# Another leopard size comparison...



## ticothetort2 (Aug 20, 2011)

Here's a couple shots to show the difference between a hatchling and a yearling leopard tort.

Hatchling:






Yearling:





Thanks for looking...


----------



## Robert (Aug 20, 2011)

How do we know that isn't a giant iPhone?


----------



## dmmj (Aug 20, 2011)

Iphone? I thought it was a mirror.


----------



## CtTortoiseMom (Aug 20, 2011)

What is amazing is that you still have that phone! I lost one iPhone, soaked another and now I am on my third this year! 

Awsome pics! That is a ton of growth in a year!


----------



## ALDABRAMAN (Aug 20, 2011)

Nice.


----------



## ticothetort2 (Aug 20, 2011)

Hahaha, it's actually a Droid Incredible. Same model but not the same phone, we had a little accident and some how the old phone found it's way into the microwave, that's an insured replacement phone. 

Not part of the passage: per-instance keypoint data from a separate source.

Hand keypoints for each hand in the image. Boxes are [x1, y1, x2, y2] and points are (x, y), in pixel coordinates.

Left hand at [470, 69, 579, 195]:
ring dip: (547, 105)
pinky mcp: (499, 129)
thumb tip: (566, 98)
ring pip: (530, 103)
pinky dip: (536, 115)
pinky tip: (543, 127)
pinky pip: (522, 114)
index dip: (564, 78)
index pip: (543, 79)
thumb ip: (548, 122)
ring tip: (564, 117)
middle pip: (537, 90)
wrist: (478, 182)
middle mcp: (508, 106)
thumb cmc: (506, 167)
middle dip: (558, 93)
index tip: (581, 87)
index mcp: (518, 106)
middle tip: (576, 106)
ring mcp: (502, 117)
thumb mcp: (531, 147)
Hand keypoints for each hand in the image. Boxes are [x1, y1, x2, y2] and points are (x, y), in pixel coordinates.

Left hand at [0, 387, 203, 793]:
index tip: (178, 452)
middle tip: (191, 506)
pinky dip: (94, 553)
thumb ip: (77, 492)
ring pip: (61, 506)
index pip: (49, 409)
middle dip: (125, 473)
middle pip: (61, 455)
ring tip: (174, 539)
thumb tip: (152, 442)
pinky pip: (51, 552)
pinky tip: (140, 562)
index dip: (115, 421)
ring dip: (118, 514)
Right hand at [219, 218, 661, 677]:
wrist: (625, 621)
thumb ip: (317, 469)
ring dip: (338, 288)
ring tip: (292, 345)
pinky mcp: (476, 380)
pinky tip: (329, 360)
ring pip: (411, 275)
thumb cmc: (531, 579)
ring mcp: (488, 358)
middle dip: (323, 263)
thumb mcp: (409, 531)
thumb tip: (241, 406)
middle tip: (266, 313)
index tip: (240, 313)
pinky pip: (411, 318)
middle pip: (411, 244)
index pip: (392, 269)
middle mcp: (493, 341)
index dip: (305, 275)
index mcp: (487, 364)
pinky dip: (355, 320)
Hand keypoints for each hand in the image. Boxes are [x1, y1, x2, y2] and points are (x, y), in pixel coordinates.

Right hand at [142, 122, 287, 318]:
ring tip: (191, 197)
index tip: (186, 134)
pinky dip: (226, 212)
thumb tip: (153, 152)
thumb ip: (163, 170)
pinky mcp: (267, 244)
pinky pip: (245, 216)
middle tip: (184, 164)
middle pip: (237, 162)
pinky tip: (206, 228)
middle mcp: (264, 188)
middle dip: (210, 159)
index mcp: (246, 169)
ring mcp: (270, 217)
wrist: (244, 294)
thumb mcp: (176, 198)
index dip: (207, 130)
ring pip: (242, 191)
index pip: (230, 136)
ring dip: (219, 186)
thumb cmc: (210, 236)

By the way, I've learned that a remedy for a soaked phone is to bury it in a bowl of rice for a day. The rice will pull all the moisture out of the phone. Just make sure not to turn it on before putting it in rice.


----------



## Weda737 (Aug 20, 2011)

Lol I love the perfect little speckle in the middle of each scute.


----------



## tinkerbell1189 (Aug 21, 2011)

I can't believe the size difference over just a year!! Beautiful tort by the way


----------



## coreyc (Aug 21, 2011)

Tico is getting so big he looks awesome


----------



## John (Aug 21, 2011)

excellent comparison, wow that is one good looking leopard tortoise


----------



## hali (Aug 21, 2011)

owww beautiful x


----------



## ChiKat (Aug 21, 2011)

One of the most gorgeous Leopards I've ever seen  Love comparison pics!


----------



## ticothetort2 (Aug 21, 2011)

Yeah comparison pics are my favorite, love being able to see what I'm getting myself into!

Thanks everyone.


----------